#### What you should do:
Reproduce word for word the passage of the interview about quarterback Mark Sanchez that opens with the words containing "COACH SHURMUR: Well, you" and closes with "really good decisions.".

#### Text shown:
========================

Q. What do you take away from the way QB Mark Sanchez played on Monday and how he handled the huddle and the whole package?
COACH SHURMUR: Well, you saw that he's a very veteran quarterback. He's played in a lot of games. I thought his demeanor was terrific. I thought he handled the pace well. He did the things that we want in our offense. For the most part, he made really good decisions.
You could tell he threw the ball accurately. You know, I thought he managed the pocket well, which is good. Very rarely do you get a chance to drop back and it's all pretty. Although we did protect well, there's times when you got to slide in the pocket, keep your eyes downfield. I thought he did all those things very well.
Q. In terms of managing the pocket, is that something that Sanchez has always done well or has he shown a lot of improvement there since arriving in Philadelphia?
COACH SHURMUR: We're sort of used to seeing that. He hits his back foot and then he pushes up through the pocket and gives himself a chance. As he's going through his progressions, you see him kind of keep his foot moving, and if it's not there, then he is in a position to run with it, which I think is something that is good.
Q. Sanchez talked about how he was a little gassed from the tempo when he went into the Houston game, so he did some extra running last the week. How do you think he handled the tempo on Monday night, especially on the 91‑yard drive?
COACH SHURMUR: He shouldn't get tired. All the other guys should. I think he might have been just playing with you there. But he looked like he was aerobically fine. I thought he handled it very well. Like I mentioned, for the most part.

========================

#### Data records:
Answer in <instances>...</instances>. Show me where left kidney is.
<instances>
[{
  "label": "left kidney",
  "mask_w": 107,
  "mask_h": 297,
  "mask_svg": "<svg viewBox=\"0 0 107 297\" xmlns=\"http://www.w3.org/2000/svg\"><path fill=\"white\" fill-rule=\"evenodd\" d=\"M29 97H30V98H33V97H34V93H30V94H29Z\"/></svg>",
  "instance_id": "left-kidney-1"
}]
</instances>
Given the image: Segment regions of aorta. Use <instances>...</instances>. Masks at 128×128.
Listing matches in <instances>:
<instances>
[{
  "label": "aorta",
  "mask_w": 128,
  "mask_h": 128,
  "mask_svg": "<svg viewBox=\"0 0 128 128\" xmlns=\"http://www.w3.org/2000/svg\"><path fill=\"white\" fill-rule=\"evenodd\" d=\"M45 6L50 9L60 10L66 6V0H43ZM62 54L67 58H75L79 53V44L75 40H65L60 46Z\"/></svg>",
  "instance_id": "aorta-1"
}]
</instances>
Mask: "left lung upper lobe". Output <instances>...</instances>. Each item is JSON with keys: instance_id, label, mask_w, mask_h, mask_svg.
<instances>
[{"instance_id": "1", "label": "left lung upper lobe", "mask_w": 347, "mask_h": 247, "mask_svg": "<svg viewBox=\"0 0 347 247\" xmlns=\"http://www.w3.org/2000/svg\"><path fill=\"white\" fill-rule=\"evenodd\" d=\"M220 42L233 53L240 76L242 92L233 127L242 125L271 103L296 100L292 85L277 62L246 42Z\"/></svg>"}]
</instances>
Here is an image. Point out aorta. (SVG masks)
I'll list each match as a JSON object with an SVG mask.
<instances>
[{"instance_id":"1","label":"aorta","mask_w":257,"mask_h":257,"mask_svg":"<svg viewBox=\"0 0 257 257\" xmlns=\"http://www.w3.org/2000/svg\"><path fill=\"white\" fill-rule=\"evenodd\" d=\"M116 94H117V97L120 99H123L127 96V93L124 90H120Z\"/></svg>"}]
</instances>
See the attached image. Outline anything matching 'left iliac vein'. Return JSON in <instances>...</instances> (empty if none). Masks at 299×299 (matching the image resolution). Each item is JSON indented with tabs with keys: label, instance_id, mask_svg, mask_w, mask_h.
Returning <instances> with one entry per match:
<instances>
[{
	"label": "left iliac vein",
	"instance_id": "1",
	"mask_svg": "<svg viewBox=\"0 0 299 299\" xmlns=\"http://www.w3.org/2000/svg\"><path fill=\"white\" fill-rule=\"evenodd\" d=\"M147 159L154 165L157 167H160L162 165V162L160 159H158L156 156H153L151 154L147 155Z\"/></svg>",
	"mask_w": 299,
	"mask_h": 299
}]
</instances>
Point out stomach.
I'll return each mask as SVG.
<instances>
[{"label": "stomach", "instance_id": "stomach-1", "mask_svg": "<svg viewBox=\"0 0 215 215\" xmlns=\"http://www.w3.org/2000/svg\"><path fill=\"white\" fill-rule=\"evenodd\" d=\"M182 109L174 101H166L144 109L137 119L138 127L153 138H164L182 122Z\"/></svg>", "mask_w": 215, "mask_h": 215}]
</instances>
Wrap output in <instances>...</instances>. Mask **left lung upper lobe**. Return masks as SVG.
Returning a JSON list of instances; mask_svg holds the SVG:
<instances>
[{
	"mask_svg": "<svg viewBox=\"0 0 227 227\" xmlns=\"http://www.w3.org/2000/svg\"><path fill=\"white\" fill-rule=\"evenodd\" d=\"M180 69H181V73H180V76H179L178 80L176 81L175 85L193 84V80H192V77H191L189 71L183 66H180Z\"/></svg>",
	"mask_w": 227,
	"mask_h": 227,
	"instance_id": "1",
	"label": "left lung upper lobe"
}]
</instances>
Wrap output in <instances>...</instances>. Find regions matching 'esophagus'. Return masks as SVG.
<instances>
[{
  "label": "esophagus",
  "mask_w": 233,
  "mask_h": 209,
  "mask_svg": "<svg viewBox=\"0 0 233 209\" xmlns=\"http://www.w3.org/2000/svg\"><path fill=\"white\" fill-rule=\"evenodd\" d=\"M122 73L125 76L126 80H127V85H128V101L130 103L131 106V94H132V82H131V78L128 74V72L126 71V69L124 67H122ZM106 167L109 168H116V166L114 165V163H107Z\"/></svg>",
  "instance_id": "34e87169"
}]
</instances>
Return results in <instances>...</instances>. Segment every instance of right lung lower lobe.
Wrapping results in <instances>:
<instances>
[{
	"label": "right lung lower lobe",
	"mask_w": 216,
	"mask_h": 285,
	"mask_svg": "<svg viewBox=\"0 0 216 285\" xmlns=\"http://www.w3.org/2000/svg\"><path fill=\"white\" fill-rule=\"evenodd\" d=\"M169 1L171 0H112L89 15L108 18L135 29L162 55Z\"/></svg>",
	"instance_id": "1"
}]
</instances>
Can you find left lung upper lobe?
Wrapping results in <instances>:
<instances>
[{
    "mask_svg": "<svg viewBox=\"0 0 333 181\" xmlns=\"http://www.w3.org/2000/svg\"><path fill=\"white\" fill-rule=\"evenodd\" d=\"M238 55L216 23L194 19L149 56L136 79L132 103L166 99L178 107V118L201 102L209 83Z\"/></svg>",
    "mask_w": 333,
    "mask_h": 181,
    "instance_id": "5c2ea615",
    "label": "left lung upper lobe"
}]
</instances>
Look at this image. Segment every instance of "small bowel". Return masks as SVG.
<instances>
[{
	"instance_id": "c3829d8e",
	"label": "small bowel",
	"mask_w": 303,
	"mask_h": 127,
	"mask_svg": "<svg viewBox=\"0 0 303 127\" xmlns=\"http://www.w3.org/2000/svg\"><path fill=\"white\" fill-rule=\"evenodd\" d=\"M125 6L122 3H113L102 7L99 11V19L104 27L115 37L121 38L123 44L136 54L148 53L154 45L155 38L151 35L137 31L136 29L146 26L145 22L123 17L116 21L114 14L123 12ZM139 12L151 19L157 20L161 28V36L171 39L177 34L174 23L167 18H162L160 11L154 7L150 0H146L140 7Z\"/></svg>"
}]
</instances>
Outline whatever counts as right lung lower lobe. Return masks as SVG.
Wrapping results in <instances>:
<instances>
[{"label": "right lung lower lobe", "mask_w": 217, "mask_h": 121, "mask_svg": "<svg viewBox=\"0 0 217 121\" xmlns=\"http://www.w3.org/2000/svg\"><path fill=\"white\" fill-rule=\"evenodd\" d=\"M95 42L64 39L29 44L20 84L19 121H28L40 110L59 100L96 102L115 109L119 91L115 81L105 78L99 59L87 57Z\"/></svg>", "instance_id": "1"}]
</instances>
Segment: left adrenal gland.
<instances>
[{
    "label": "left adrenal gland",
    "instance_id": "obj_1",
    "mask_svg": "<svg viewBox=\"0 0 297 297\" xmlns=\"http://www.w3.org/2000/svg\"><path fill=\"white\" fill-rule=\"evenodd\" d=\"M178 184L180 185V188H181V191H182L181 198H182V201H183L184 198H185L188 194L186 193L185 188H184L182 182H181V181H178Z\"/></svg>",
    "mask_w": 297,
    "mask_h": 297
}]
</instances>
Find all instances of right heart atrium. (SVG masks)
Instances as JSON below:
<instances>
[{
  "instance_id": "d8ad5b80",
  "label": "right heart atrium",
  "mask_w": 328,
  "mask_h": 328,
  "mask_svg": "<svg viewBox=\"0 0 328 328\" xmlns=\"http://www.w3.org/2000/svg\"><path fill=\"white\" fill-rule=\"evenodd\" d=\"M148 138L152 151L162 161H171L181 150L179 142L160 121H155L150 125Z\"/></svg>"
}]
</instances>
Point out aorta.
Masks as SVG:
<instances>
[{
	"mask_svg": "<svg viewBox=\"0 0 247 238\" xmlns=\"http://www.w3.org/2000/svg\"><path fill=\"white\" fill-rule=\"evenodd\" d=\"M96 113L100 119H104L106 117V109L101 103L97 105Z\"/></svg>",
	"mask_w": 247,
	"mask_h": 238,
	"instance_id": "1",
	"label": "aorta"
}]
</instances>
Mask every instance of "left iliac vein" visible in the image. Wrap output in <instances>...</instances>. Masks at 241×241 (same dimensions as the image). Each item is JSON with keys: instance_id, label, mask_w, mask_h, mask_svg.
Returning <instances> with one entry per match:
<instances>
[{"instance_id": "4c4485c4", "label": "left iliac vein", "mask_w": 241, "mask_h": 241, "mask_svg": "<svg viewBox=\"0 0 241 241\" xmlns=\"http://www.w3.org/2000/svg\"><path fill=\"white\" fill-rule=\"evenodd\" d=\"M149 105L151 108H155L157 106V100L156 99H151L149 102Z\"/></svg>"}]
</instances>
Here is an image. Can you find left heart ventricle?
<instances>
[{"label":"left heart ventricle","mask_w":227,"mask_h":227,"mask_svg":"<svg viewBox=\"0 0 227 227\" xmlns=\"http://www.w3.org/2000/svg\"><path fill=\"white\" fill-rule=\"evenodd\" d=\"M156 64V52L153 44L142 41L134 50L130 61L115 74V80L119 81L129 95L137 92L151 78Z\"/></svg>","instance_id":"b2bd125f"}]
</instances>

========================

#### Exercise answer:
COACH SHURMUR: Well, you saw that he's a very veteran quarterback. He's played in a lot of games. I thought his demeanor was terrific. I thought he handled the pace well. He did the things that we want in our offense. For the most part, he made really good decisions.